• **What the task asks**
Pull out every line of the records below that contains the string "documentation", treating uppercase and lowercase letters as different.

Stored data:
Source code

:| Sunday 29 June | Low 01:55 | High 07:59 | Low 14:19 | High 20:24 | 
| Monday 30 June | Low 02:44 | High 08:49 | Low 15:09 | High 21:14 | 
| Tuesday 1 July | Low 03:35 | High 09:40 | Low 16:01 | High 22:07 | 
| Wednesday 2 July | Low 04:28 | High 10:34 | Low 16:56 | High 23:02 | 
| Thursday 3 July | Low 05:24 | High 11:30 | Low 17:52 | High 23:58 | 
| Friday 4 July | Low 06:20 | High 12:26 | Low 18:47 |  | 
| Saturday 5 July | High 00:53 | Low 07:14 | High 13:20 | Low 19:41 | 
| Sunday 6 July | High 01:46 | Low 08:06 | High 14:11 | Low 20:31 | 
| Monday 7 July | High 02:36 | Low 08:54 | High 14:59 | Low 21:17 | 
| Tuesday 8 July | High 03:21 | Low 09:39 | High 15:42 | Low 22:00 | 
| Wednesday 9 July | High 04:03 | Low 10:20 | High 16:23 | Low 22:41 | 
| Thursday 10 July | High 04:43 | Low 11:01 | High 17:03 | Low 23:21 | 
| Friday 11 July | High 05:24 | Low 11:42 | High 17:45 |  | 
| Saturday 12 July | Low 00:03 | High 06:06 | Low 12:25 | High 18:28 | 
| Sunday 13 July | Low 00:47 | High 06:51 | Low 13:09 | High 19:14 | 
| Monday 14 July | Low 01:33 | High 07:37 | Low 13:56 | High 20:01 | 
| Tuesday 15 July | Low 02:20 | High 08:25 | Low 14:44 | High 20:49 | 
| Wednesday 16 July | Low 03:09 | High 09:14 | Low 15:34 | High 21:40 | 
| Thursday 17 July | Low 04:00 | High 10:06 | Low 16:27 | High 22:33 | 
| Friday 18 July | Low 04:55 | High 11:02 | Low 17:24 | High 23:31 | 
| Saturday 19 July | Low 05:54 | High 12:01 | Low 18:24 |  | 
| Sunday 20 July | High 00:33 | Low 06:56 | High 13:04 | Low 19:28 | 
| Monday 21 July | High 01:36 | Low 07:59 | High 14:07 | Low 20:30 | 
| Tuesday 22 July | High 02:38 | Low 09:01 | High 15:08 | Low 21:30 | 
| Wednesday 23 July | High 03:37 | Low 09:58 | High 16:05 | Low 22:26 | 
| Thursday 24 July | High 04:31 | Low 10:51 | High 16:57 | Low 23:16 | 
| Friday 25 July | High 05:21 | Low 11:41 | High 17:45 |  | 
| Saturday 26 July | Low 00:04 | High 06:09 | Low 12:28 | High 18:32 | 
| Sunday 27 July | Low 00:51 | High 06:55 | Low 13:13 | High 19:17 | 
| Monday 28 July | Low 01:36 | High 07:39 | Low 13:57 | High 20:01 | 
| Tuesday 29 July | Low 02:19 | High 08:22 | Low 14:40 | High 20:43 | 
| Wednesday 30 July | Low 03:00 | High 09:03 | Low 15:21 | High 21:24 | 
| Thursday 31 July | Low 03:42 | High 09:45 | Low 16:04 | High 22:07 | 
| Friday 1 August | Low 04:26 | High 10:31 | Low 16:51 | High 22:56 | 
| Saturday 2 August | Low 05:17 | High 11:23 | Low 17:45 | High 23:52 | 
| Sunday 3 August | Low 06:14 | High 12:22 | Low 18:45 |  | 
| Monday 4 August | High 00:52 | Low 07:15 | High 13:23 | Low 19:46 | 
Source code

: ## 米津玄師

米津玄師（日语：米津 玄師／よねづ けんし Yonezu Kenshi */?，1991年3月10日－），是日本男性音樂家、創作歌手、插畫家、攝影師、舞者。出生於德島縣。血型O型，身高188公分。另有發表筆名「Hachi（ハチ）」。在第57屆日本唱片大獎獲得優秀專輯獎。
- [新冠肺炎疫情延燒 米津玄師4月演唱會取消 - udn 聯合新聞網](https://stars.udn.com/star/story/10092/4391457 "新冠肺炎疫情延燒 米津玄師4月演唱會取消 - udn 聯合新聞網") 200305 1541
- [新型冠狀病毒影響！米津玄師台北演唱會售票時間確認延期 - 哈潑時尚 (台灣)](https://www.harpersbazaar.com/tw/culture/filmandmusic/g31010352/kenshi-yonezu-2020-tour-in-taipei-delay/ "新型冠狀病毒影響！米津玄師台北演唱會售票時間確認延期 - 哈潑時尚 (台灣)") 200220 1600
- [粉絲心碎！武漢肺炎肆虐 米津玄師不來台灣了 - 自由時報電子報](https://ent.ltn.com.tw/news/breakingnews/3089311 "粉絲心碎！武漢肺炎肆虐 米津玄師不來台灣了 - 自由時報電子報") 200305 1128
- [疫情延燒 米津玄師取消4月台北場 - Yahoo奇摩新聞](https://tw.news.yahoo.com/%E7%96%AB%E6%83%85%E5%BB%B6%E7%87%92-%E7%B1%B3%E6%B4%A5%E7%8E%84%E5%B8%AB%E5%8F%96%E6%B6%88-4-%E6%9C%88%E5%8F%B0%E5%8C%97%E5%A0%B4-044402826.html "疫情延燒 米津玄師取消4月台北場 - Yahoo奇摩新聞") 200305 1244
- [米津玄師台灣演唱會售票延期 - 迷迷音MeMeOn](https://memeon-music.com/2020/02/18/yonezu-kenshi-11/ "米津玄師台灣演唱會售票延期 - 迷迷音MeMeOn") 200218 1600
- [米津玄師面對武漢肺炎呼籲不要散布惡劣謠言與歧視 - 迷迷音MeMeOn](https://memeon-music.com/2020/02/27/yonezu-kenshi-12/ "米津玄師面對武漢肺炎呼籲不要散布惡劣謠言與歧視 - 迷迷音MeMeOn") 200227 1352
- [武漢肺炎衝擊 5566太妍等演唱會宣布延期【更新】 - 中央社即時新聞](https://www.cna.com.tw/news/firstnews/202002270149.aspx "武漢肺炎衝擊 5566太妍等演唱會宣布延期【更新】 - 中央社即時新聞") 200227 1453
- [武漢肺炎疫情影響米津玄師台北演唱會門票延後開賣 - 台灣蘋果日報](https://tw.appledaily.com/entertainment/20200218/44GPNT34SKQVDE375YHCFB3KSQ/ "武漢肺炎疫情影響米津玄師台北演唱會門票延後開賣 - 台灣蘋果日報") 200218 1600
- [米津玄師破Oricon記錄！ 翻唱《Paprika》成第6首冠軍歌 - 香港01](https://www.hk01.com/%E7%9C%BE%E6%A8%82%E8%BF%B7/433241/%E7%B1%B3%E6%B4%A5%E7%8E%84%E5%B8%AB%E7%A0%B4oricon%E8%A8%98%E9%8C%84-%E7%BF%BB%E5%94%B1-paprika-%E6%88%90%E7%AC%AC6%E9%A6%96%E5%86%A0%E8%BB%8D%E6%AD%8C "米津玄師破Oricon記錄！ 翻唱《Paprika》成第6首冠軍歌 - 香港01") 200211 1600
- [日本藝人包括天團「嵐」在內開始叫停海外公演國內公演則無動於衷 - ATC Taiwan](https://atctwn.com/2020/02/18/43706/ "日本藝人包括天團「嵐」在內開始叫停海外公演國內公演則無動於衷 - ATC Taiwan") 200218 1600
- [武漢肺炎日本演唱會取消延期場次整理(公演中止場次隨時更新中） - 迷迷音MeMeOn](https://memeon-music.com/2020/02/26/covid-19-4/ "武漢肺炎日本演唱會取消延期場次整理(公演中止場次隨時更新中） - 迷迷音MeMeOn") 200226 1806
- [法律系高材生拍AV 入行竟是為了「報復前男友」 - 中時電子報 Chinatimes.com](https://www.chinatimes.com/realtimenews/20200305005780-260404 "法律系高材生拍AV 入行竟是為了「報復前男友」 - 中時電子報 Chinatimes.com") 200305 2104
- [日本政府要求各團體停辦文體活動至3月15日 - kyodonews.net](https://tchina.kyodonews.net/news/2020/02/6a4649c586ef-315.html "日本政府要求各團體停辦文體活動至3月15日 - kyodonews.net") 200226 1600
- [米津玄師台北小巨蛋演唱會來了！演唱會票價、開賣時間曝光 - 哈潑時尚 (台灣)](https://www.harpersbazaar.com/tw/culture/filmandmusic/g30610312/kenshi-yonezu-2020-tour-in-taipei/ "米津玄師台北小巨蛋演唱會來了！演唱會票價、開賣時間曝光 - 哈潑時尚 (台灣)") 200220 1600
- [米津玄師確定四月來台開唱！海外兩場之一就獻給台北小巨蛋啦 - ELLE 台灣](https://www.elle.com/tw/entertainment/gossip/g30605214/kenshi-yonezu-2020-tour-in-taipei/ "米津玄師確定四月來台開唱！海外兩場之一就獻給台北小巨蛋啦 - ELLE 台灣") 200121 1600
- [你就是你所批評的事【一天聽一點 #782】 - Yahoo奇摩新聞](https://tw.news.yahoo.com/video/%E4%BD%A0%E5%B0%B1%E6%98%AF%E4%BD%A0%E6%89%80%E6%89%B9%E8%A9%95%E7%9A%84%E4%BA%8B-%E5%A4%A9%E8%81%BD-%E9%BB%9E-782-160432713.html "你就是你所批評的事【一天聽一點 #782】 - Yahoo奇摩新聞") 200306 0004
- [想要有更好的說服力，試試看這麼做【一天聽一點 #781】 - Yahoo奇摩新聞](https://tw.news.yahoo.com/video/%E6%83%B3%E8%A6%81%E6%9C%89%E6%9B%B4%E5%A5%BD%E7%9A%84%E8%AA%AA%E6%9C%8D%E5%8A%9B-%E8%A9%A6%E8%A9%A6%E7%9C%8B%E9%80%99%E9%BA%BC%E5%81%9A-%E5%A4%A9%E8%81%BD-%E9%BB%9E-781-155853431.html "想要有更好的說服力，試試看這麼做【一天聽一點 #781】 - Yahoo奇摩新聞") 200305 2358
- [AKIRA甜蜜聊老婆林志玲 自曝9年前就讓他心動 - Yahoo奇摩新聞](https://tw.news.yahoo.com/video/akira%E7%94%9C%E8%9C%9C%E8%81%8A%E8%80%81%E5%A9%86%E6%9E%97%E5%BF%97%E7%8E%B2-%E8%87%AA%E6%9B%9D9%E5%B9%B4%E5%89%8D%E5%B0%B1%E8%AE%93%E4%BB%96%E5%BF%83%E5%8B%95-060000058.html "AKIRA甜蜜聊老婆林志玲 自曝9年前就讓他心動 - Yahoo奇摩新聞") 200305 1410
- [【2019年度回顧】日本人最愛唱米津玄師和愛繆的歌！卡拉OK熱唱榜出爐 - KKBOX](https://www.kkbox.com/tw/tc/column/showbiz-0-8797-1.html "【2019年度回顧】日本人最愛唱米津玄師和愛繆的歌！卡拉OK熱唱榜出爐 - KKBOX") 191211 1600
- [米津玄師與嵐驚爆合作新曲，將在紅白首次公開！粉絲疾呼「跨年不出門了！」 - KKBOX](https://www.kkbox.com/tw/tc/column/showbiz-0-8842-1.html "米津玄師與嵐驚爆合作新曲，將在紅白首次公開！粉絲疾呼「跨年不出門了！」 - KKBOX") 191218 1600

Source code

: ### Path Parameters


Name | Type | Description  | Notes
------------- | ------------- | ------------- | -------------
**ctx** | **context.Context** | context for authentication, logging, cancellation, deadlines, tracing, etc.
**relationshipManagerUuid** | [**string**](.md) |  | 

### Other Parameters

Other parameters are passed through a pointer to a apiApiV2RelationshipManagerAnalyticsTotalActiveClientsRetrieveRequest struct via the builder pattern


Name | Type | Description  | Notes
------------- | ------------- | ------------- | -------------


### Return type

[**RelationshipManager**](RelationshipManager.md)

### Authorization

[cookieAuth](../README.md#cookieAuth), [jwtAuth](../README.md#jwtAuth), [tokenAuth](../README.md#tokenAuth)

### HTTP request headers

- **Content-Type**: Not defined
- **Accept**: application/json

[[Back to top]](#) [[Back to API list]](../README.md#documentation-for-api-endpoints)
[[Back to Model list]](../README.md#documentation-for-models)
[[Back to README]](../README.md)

• **Written solution**
[[Back to top]](#) [[Back to API list]](../README.md#documentation-for-api-endpoints)
[[Back to Model list]](../README.md#documentation-for-models)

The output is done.